* **TASK**
Continue the Board governance provisions below from where they stop, ignoring the listing that follows them.

* **DOCUMENT PASSAGE**
Content starts
5.11Organization. At each meeting of the Board, a Director selected by the Board shall preside. The Board may adopt such procedural rules as it deems necessary and appropriate.
5.12Action By Majority Vote. Except as otherwise expressly required by this Agreement or by the Act, the vote of a majority of the Directors present at a meeting at which a quorum is present shall be the act of the Board. A quorum will be present at any meeting of the Board if three (3) or more Directors are present (either in person or telephonically) and participating in the meeting.
5.13Action Without Meeting. Any action required or permitted to be taken at any meeting of the Board may be taken without a meeting if all of the Directors consent thereto in writing or by electronic transmission.
5.14Other Competing Business. Notwithstanding anything else to the contrary contained in or inferable from this Agreement, the Act or any other statute or principle of law, neither any Member nor any Director or any affiliate of a Member or a Director shall be prohibited or restricted in any way from investing in or conducting, either directly or indirectly, and may invest in and/or conduct, either directly or indirectly, businesses of any nature whatsoever, including the ownership and operation of businesses similar to, competitive with or in the same geographical area as those held by the Company. Any investment in or conduct of any such businesses by a Member, a Director or any affiliate shall not give rise to any claim for an accounting by the Company or a Member or any right to claim any interest therein or the profits therefrom or damages in respect thereof.
Content ends
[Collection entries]
Content starts
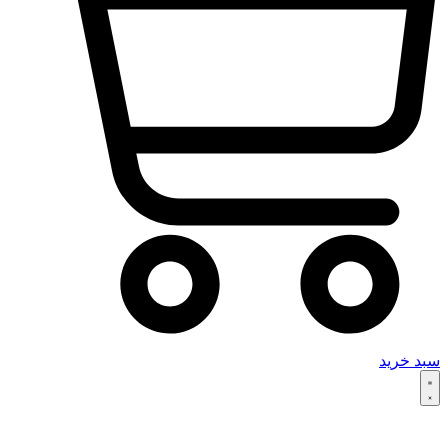
سبد خرید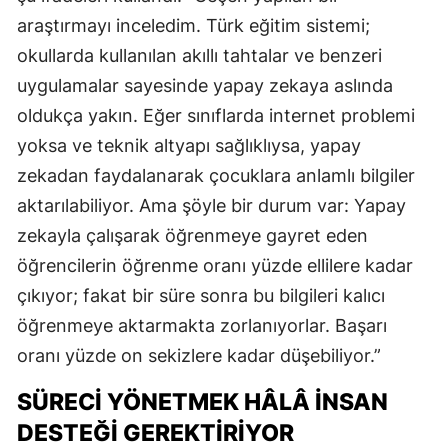
araştırmayı inceledim. Türk eğitim sistemi;
okullarda kullanılan akıllı tahtalar ve benzeri
uygulamalar sayesinde yapay zekaya aslında
oldukça yakın. Eğer sınıflarda internet problemi
yoksa ve teknik altyapı sağlıklıysa, yapay
zekadan faydalanarak çocuklara anlamlı bilgiler
aktarılabiliyor. Ama şöyle bir durum var: Yapay
zekayla çalışarak öğrenmeye gayret eden
öğrencilerin öğrenme oranı yüzde ellilere kadar
çıkıyor; fakat bir süre sonra bu bilgileri kalıcı
öğrenmeye aktarmakta zorlanıyorlar. Başarı
oranı yüzde on sekizlere kadar düşebiliyor.”
SÜRECİ YÖNETMEK HÂLÂ İNSAN
DESTEĞİ GEREKTİRİYOR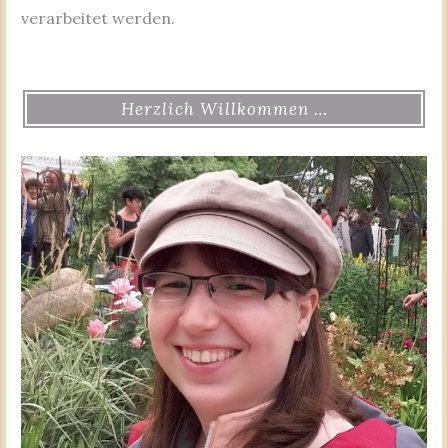
verarbeitet werden.
Herzlich Willkommen …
Content ends
* **WRITTEN RESPONSE**
5.15Indemnification. To the fullest extent permitted by applicable law (including the Act), each Director and Officer (as hereinafter defined) shall be entitled to indemnification from the Company for any loss, damage or claim incurred by such Director or Officer by reason of any act or omission performed or omitted by such Director or Officer in good faith on behalf of the Company. In addition, the Company shall indemnify each Member against any direct, out-of-pocket damages incurred as a result of any act or omission by the Company or its Officers or Directors provided that such damages shall not include indirect, consequential or punitive damages or damages calculated on the basis of any depreciation in the economic value of a Member’s Membership Interest. Without limiting the foregoing, any indemnity under this Section 5.15 shall be provided out of and to the extent of Company assets only, and in no event shall any Member have personal liability on account thereof.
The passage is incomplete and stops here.